After implementing these fixes:

**Current state**: 15 collision groups, 30 institutions

**Expected after fixes**:
- **Rotterdam**: -1 collision group (merged)
- **Wierden**: -1 collision group (merged with caveat)
- **Losser**: -1 collision group (merged)

**New state**: **12 collision groups, 24 institutions**

Remaining collisions: 11 municipality/archive pairs + 1 legitimate museum collision (Den Haag museums)

---

## Recommendations

### Immediate Actions (High Priority)

1. ✅ **Implement article normalization** (Losser case) - Low complexity, high impact
2. ✅ **Add ISIL-based name change detection** (Rotterdam case) - Critical for data quality
3. ⚠️ **Add fuzzy matching for typos** (Wierden case) - Requires manual verification

### Medium-Term Actions

4. **Contact institutions for verification**:
   - Email Historische Kring Wierden: "Is 'Wederen' a typo in ISIL registry?"
   - Confirm Rotterdam name change timeline

5. **Improve ISIL registry integration**:
   - Parse "Opmerking" field for change events
   - Extract name change dates from remarks
   - Auto-generate ChangeEvent records

### Long-Term Actions

6. **Build article database** for multilingual support:
   - Dutch: de, het, 't
   - English: the, a, an
   - German: der, die, das, ein, eine
   - French: le, la, les, un, une

7. **Implement fuzzy matching pipeline**:
   - Stage 1: Exact match (current)
   - Stage 2: Normalized match (articles stripped)
   - Stage 3: Fuzzy match (typo detection)
   - Stage 4: Manual review queue

---

## Files to Modify

1. `src/glam_extractor/parsers/deduplicator.py` - Core logic
2. `tests/parsers/test_deduplicator.py` - Add 3 new tests
3. `scripts/apply_collision_resolution_dutch_datasets.py` - Re-run after fixes

---

## Conclusion

All three edge cases are **duplicates, not true collisions**:

1. **Rotterdam**: Name change (same ISIL code)
2. **Wierden**: Probable typo (Wederen → Wierden)
3. **Losser**: Article variance (de Historische Kring vs Historische Kring)
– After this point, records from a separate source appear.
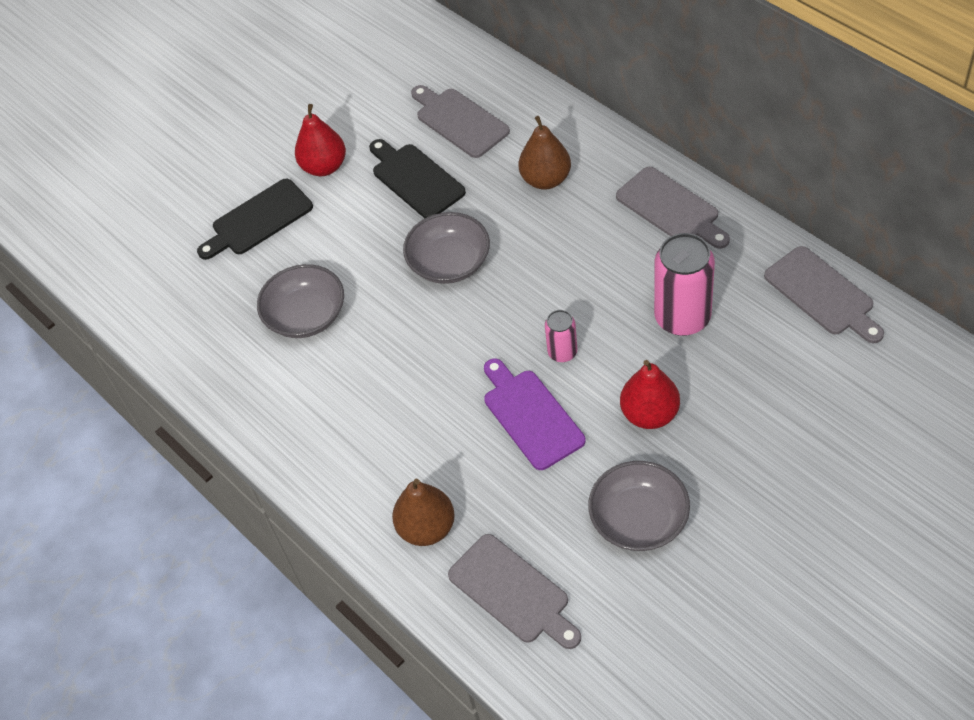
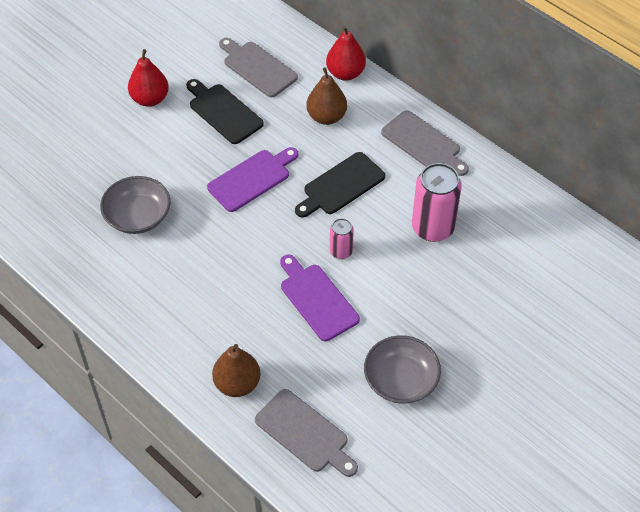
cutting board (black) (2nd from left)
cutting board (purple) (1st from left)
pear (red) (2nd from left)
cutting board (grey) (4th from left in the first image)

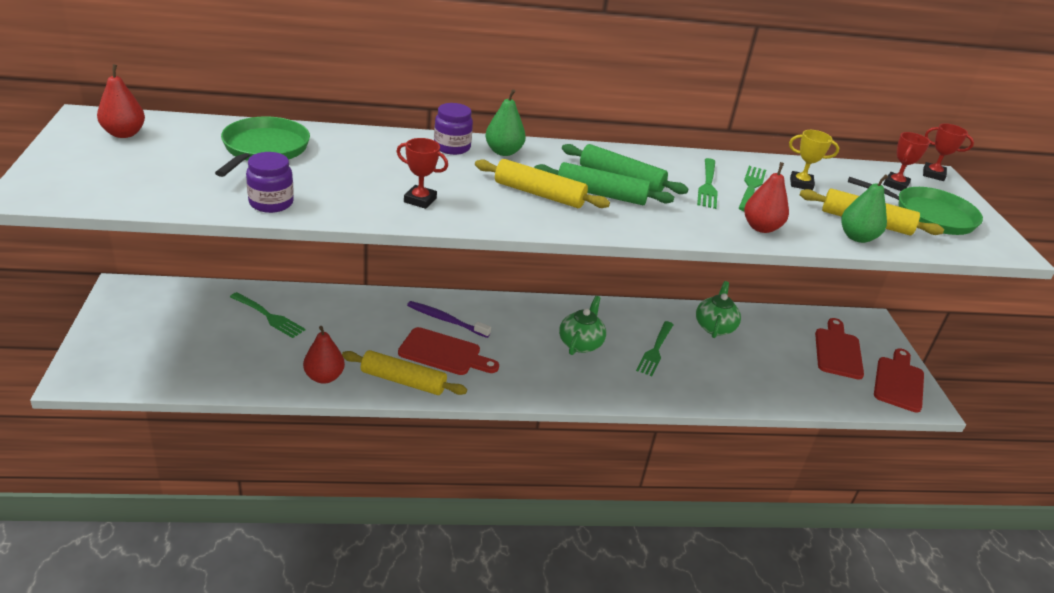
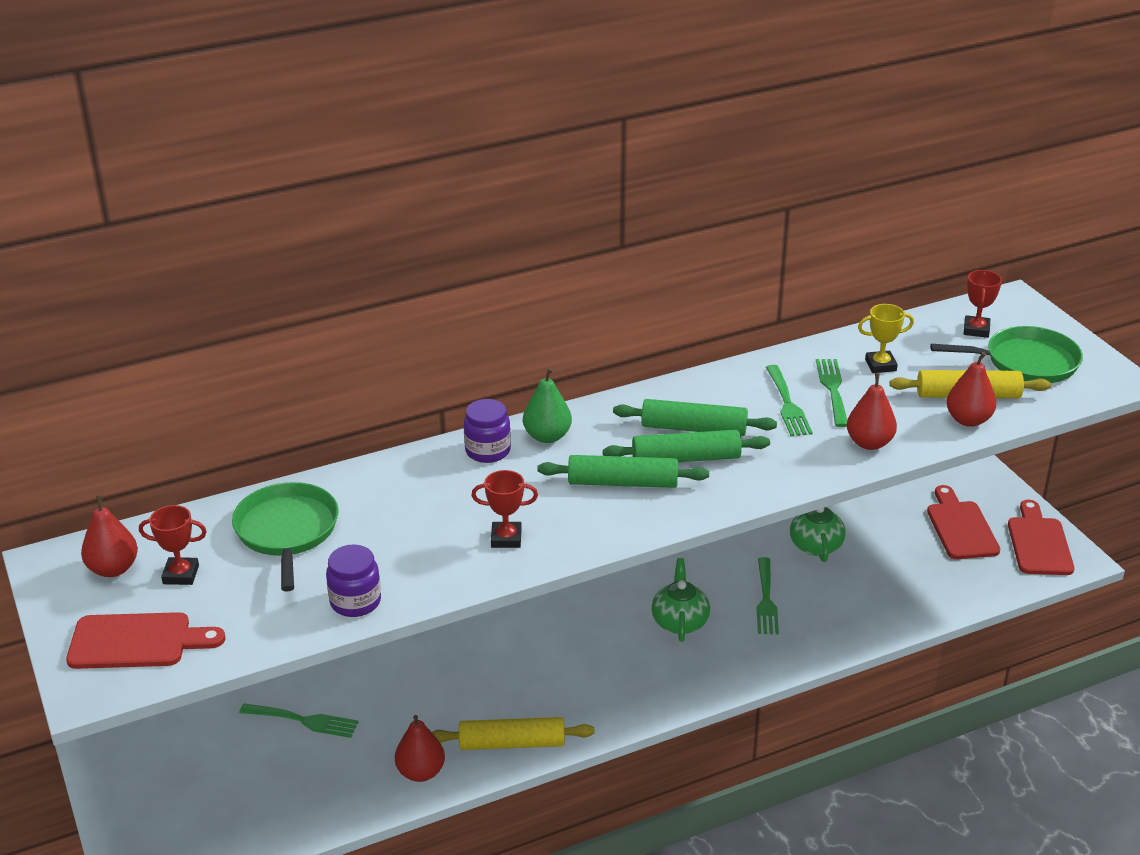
cutting board (red) (1st from left)
toothbrush (purple)
rolling pin (green) (1st from left)
pear (red) (4th from left)
trophy (red) (1st from left)

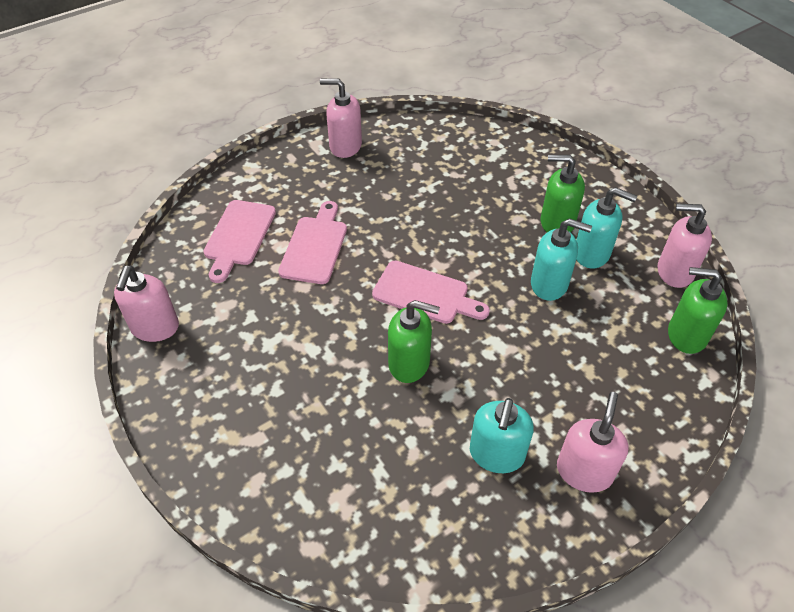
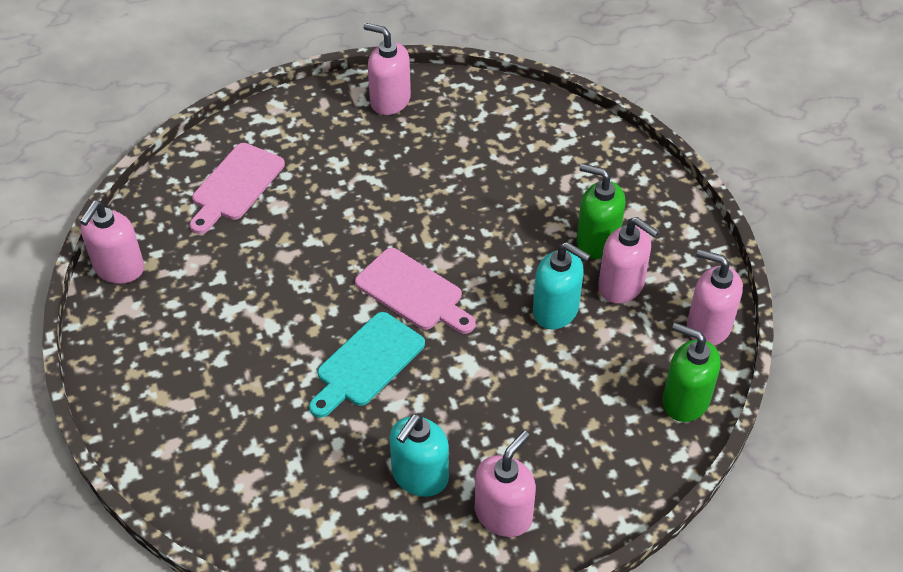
cutting board (pink) (2nd from left in the first image)
cutting board (turquoise)
soap dispenser (pink) (4th from left)

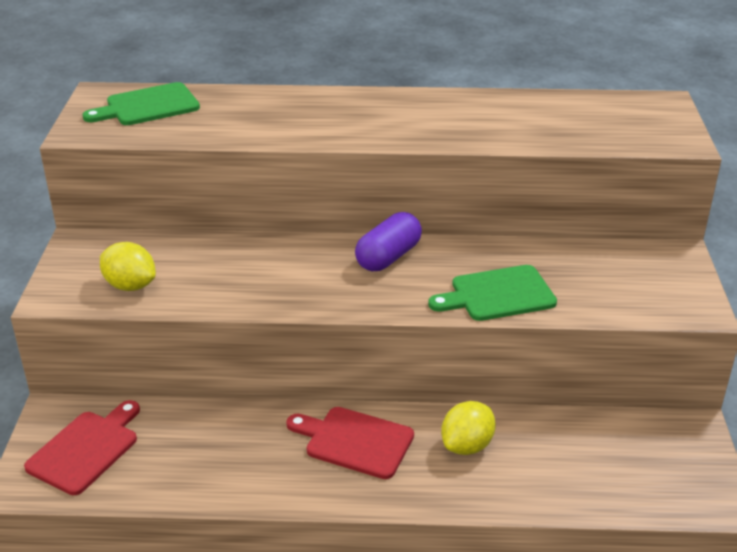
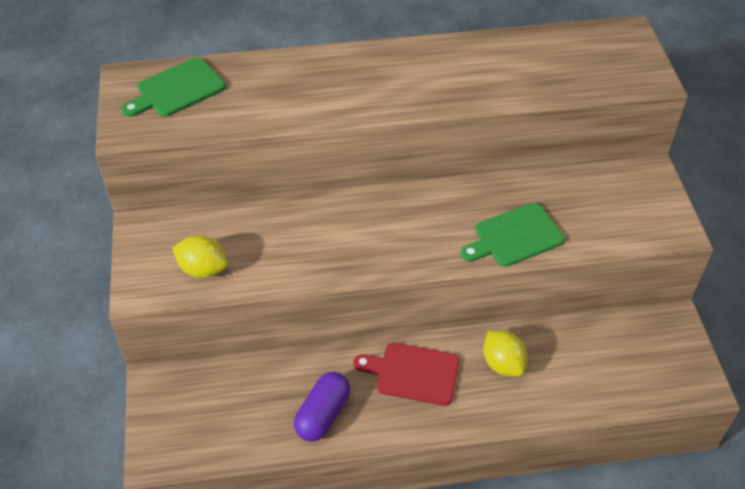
cutting board (red) (1st from left in the first image)
capsule (purple)
lemon (yellow) (2nd from left)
Implementing the recommended fixes will:
- ✅ Reduce collisions from 15 to 12 groups (-20%)
- ✅ Improve name normalization for Dutch institutions
- ✅ Detect name changes automatically from ISIL data
- ✅ Flag potential typos for manual review

**Next step**: Implement fixes in deduplicator code and re-run collision resolution.